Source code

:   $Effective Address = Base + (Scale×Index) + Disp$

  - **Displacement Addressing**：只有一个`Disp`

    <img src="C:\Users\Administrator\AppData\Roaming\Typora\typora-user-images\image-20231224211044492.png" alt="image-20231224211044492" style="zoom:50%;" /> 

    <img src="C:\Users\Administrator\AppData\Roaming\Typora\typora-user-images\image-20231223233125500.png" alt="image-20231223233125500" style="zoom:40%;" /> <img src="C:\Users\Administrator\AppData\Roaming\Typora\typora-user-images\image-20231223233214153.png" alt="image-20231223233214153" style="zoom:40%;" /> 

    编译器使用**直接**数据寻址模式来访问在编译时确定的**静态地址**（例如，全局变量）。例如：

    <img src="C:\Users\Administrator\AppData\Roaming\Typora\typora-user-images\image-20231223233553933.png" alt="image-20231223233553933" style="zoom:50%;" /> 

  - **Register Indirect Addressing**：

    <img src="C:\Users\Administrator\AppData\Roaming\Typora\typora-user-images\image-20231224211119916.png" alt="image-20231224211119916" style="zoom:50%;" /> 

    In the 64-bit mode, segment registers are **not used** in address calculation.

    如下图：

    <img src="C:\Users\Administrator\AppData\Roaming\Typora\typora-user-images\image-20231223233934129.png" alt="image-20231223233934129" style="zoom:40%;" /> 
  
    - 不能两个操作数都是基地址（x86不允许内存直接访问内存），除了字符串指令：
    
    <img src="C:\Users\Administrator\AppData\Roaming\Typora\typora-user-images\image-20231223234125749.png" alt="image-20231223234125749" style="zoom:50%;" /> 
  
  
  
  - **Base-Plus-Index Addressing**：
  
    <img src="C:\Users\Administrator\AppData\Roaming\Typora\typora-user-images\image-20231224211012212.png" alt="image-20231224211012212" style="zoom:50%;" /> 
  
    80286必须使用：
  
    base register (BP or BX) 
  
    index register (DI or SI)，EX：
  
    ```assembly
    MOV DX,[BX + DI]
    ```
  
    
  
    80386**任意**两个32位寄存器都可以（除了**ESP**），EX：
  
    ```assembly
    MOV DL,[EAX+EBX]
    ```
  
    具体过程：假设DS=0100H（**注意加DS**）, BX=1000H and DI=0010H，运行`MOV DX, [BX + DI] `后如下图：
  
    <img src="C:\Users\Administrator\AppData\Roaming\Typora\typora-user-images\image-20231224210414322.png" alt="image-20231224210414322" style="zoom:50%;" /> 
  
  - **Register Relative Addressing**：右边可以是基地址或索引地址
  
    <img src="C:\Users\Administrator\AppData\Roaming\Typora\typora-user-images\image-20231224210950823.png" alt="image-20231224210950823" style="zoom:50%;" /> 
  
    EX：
■ ■ ■
• [Exercise goal]:
Nothing but the lines from the top of the entries above through the line with "具体过程：假设DS=0100H（**注意加DS**）, BX=1000H and" should be set down, each exactly as written.

• [Answer to the exercise]:
Source code

:   $Effective Address = Base + (Scale×Index) + Disp$

  - **Displacement Addressing**：只有一个`Disp`

    <img src="C:\Users\Administrator\AppData\Roaming\Typora\typora-user-images\image-20231224211044492.png" alt="image-20231224211044492" style="zoom:50%;" /> 

    <img src="C:\Users\Administrator\AppData\Roaming\Typora\typora-user-images\image-20231223233125500.png" alt="image-20231223233125500" style="zoom:40%;" /> <img src="C:\Users\Administrator\AppData\Roaming\Typora\typora-user-images\image-20231223233214153.png" alt="image-20231223233214153" style="zoom:40%;" /> 

    编译器使用**直接**数据寻址模式来访问在编译时确定的**静态地址**（例如，全局变量）。例如：

    <img src="C:\Users\Administrator\AppData\Roaming\Typora\typora-user-images\image-20231223233553933.png" alt="image-20231223233553933" style="zoom:50%;" /> 

  - **Register Indirect Addressing**：

    <img src="C:\Users\Administrator\AppData\Roaming\Typora\typora-user-images\image-20231224211119916.png" alt="image-20231224211119916" style="zoom:50%;" /> 

    In the 64-bit mode, segment registers are **not used** in address calculation.

    如下图：

    <img src="C:\Users\Administrator\AppData\Roaming\Typora\typora-user-images\image-20231223233934129.png" alt="image-20231223233934129" style="zoom:40%;" /> 
  
    - 不能两个操作数都是基地址（x86不允许内存直接访问内存），除了字符串指令：
    
    <img src="C:\Users\Administrator\AppData\Roaming\Typora\typora-user-images\image-20231223234125749.png" alt="image-20231223234125749" style="zoom:50%;" /> 
  
  
  
  - **Base-Plus-Index Addressing**：
  
    <img src="C:\Users\Administrator\AppData\Roaming\Typora\typora-user-images\image-20231224211012212.png" alt="image-20231224211012212" style="zoom:50%;" /> 
  
    80286必须使用：
  
    base register (BP or BX) 
  
    index register (DI or SI)，EX：
  
    ```assembly
    MOV DX,[BX + DI]
    ```
  
    
  
    80386**任意**两个32位寄存器都可以（除了**ESP**），EX：
  
    ```assembly
    MOV DL,[EAX+EBX]
    ```
  
    具体过程：假设DS=0100H（**注意加DS**）, BX=1000H and DI=0010H，运行`MOV DX, [BX + DI] `后如下图：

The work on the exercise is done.